Júlia Gaitano (D’A Film Festival Barcelona)

“La lucha por la supervivencia de la imaginación pasa, entre otras cosas, por la lucha contra el absolutismo del Audiovisual”. Con esta frase de Víctor Erice, publicada en Cahiers du Cinéma España en mayo de 2007, da comienzo Cold Lands (Lurralde Hotzak), el alegato fílmico de Iratxe Fresneda. Según confesaba la propia cineasta vasca en un coloquio posterior a la proyección en el D’A Film Festival Barcelona, Cold Lands, su segunda película tras Irrintziaren oihartzunak (Los ecos del Irrintzi), conformará una Trilogía del registro junto a su próximo proyecto. En su primer trabajo, Fresneda recuperaba y daba visibilidad a la figura de Mirentxu Loyarte, pionera directora vasca, a quién también dedica un fragmento de Cold Lands. Lo hace a través de descartes de Ikuska 12, parte de la serie fílmica coordinada por Antxon Ezeiza Ikuska (1978-1982), que muestra la idiosincrasia del País Vasco a través de 21 cortometrajes. A partir de dichos materiales, que Loyarte dedicaba a la figura de la mujer en la Euskal Herria de los años 80, Fresneda reivindica la importancia de las “otras imágenes”, esas que se escapan del plano hegemónico de lo registrado.

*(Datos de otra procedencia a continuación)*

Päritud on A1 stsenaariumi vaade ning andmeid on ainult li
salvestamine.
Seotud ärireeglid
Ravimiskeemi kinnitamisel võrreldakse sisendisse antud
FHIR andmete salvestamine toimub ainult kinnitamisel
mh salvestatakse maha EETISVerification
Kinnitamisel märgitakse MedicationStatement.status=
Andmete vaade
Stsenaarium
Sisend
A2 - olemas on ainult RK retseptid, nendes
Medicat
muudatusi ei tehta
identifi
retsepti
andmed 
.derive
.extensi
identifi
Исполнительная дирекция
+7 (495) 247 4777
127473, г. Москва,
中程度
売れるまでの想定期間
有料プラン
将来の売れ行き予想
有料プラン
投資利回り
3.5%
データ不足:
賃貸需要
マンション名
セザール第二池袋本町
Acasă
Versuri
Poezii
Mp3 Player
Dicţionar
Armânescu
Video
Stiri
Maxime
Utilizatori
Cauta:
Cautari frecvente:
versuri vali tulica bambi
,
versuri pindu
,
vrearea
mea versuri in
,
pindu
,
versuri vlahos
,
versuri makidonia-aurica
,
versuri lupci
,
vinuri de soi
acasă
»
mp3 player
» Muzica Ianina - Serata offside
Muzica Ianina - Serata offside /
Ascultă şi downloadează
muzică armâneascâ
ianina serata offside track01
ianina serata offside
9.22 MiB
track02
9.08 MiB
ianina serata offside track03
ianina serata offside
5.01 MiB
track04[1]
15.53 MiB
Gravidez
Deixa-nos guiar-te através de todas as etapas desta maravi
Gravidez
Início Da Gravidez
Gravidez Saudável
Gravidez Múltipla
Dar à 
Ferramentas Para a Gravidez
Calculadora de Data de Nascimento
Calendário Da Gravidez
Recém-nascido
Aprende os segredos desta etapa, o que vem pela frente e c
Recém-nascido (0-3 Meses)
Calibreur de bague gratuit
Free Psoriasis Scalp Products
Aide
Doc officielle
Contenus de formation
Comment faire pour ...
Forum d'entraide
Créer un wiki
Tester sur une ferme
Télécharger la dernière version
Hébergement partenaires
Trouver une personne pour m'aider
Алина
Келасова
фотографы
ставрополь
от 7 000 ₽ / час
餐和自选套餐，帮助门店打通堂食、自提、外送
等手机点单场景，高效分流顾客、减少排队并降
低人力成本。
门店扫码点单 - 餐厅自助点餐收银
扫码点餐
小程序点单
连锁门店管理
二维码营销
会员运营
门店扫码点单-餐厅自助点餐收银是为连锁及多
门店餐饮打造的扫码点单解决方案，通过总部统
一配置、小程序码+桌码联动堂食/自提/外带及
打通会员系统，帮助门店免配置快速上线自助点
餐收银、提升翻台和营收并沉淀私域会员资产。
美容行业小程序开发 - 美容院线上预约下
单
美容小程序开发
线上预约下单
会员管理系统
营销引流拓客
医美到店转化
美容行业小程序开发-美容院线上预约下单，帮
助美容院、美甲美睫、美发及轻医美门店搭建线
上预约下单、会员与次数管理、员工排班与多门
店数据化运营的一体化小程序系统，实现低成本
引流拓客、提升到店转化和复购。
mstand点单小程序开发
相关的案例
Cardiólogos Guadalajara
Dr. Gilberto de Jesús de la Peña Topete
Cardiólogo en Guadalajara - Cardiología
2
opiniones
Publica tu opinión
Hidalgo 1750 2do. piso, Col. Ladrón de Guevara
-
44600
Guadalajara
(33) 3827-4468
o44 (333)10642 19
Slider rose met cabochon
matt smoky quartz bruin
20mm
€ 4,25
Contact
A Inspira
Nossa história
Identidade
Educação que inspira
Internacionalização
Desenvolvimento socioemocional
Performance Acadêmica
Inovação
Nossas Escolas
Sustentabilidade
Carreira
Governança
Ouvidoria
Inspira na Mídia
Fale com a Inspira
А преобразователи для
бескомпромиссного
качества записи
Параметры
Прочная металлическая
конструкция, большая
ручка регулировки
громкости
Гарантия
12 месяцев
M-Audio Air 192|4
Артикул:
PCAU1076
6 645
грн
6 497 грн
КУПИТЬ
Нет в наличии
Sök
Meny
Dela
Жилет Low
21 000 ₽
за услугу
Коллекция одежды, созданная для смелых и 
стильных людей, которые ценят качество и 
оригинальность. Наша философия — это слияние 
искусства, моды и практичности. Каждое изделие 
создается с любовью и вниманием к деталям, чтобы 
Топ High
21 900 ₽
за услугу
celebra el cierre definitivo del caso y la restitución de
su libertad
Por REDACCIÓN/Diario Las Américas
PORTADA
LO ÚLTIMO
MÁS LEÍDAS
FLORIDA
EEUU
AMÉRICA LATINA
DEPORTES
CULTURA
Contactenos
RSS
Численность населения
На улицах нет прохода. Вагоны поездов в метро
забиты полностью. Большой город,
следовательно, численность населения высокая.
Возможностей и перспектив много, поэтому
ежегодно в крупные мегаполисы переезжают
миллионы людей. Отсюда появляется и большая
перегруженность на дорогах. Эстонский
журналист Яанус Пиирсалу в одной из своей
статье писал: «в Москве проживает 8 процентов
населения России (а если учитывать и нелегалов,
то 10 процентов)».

Cold Lands se presenta como una suerte de road movie protagonizada por las “tierras frías” del título (Euskal Herria, Alemania, Suecia, Dinamarca, Islandia), con las que Fresneda dibuja un recorrido particular. Más allá de los paisajes naturales y urbanos, la geografía que presenta el film está compuesta por personas (e imágenes): Eulalia Abaitua, fotógrafa vasca de principios de siglo XX, cuyo trabajo sobre su tierra se asemeja a la labor de Dorothea Lange; Eduardo Chillida, que con sus volúmenes conecta ciudades vascas y países del Norte; o Theo Angelopoulos, cuyas reflexiones sobre el trabajo de la apicultura dan a Cold Lands un curioso prólogo centrado en la figura de la abeja. Fresneda llega a mostrar, en formato exposición, el attrezzo de films de Lars von Trier, a quien la directora, experta en cine escandinavo, dedicó la tesis doctoral. Todo ello configura un “dentro de plano” que Fresneda va construyendo a lo largo de la película, conectando pasado y presente, legado fílmico con testimonio contemporáneo. Se establece un diálogo entre imágenes y conceptos que hilan ideas de territorio, género y del propio medio cinematográfico. Un diálogo autorreflexivo articulado a través de un juego sutil con ciertos elementos plásticos, como la interferencia, la pausa o el paso del blanco y negro al color, y viceversa.

Fresneda se refiere a Cold Lands como un ejercicio de libertad y generosidad. Consigo misma, por permitirse contar todo aquello que deseaba contar y de la forma en que deseaba hacerlo. Y una servidora añadiría: también con los espectadores, por proveer una mirada tan compleja y rica, no sin sus inevitables contradicciones (¿Vivir o escribir?), sobre la posibilidad de trascender lo audiovisual. La propuesta de la cineasta vasca, que admite que quizás lo más revolucionario sería dejar de registrar y empezar a vivir, pasa por reivindicar esas “otras imágenes” de archivo, desechadas, que quedan en un fuera de campo. Replantearlas, releerlas, reivindicarlas. Tal como decía Erice: “en ese combate –desigual, sin duda– nos queda el consuelo de pensar que las imágenes verdaderas –es decir, justas, necesarias– no se consumen: ni ayer, ni hoy, ni mañana”.